Su efecto obvio sería frenar el crecimiento, 
porque desalentaría el emprendimiento, el ahorro y la inversión. 

Piketty hace poco esfuerzo 
en evaluar las consecuencias 
de su solución preferida. 

Con todo, vale la pena preguntarse 
si el impuesto a las herencias y donaciones 
no es acaso un instrumento tributario 
subutilizado hoy en el mundo, y también en Chile.

¿Y Chile?

Las apariencias engañan. 

El autor no las emprende 
contra la economía de libre mercado. 

Declara no tener ninguna simpatía 
por la planificación central de la economía 
y destaca la importancia 
del emprendimiento y la innovación.

Su preocupación se circunscribe 
a la tendencia a la concentración de la riqueza 
de las economías capitalistas en su etapa madura. 

Ello provendría de la alta rentabilidad del capital 
en comparación con el modesto 
crecimiento económico propio de dicha etapa. 

Pero Chile está muy lejos de ello. 

Lo que está en juego acá no es qué hacer 
ante un inexorable estancamiento del crecimiento 
-como plantea Piketty-, sino cómo crecer sostenidamente 
al 5 o 6% anual y alcanzar en una o dos décadas 
el nivel de desarrollo de los países exitosos. 
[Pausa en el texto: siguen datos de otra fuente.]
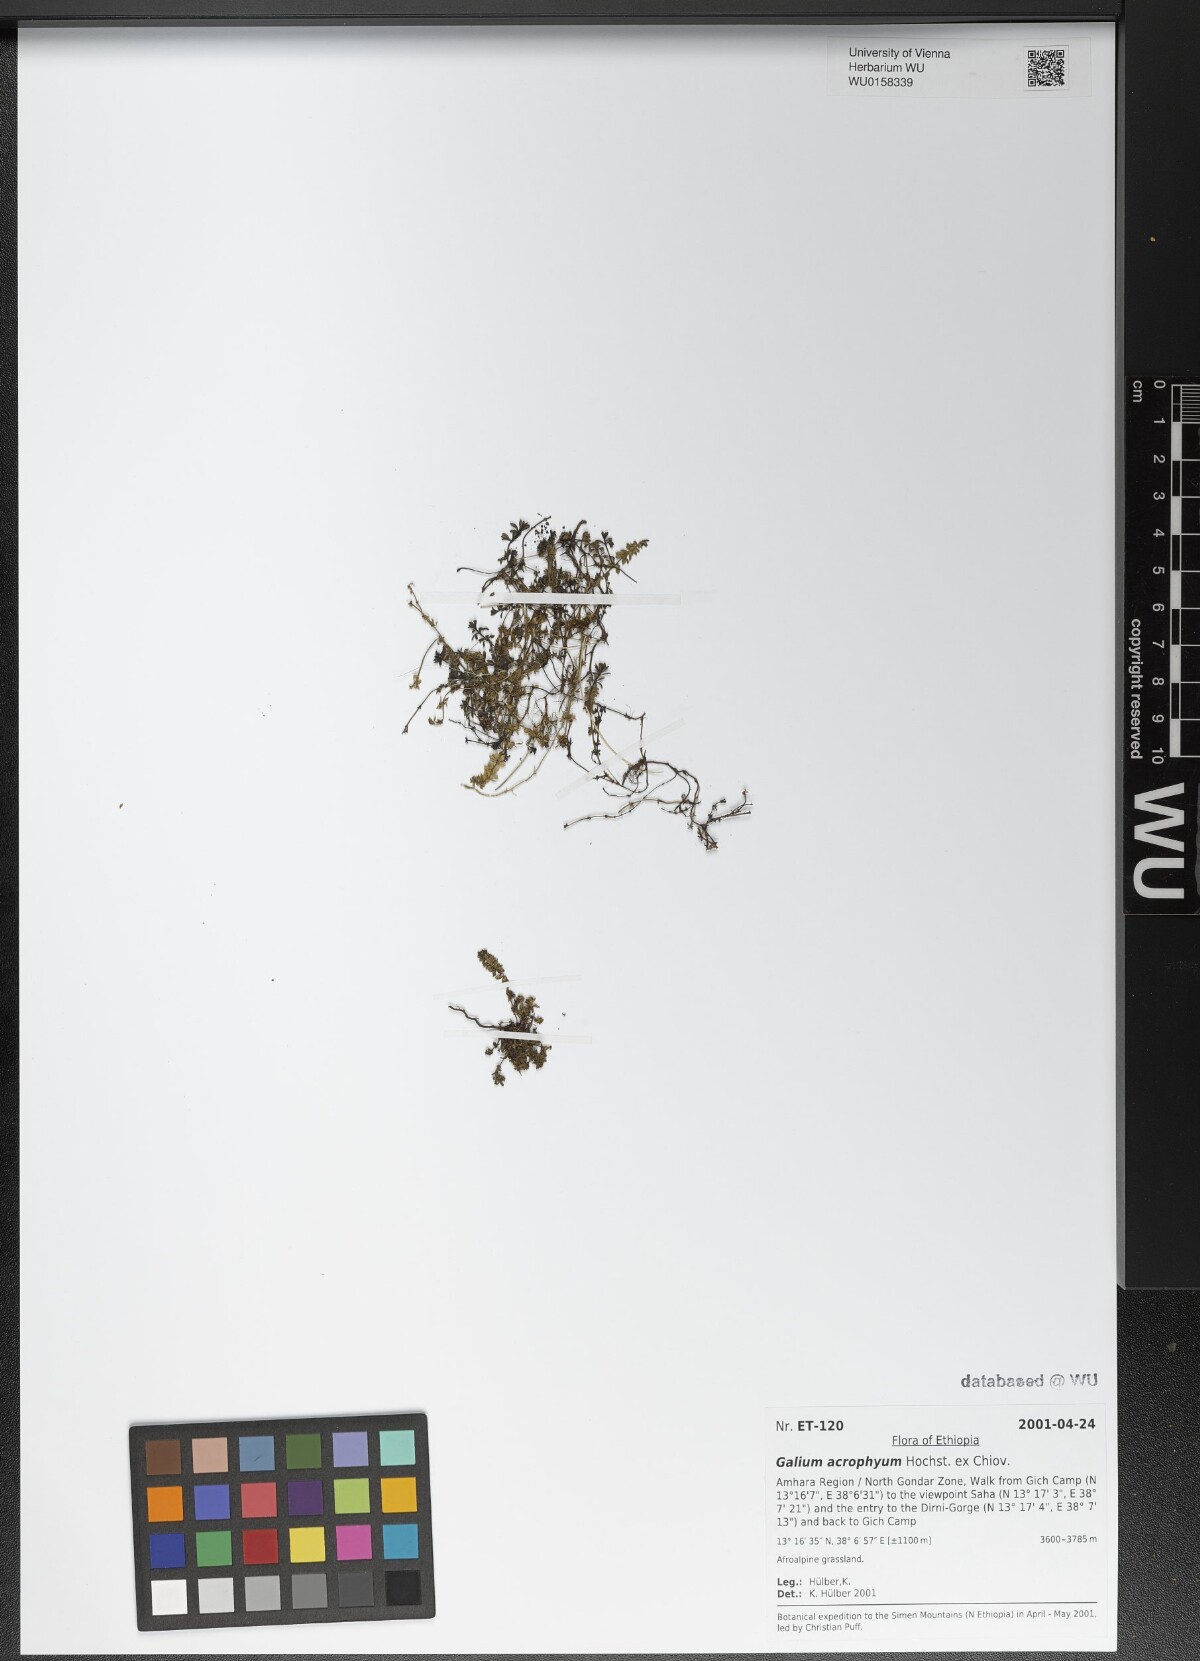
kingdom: Plantae
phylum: Tracheophyta
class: Magnoliopsida
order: Gentianales
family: Rubiaceae
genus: Galium
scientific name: Galium acrophyum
Durante ese vertiginoso ascenso, 
el problema que turba a Piketty 
simplemente no ocurre: 
el acelerado crecimiento del producto 
supera la rentabilidad neta del capital, 
el dinamismo económico y social 
invalida a la herencia 
como la principal fuente de progreso familiar, 
la ganancia obtenida en mercados competitivos 
es el premio legítimo a la inventiva, 
el atrevimiento y el esfuerzo individual.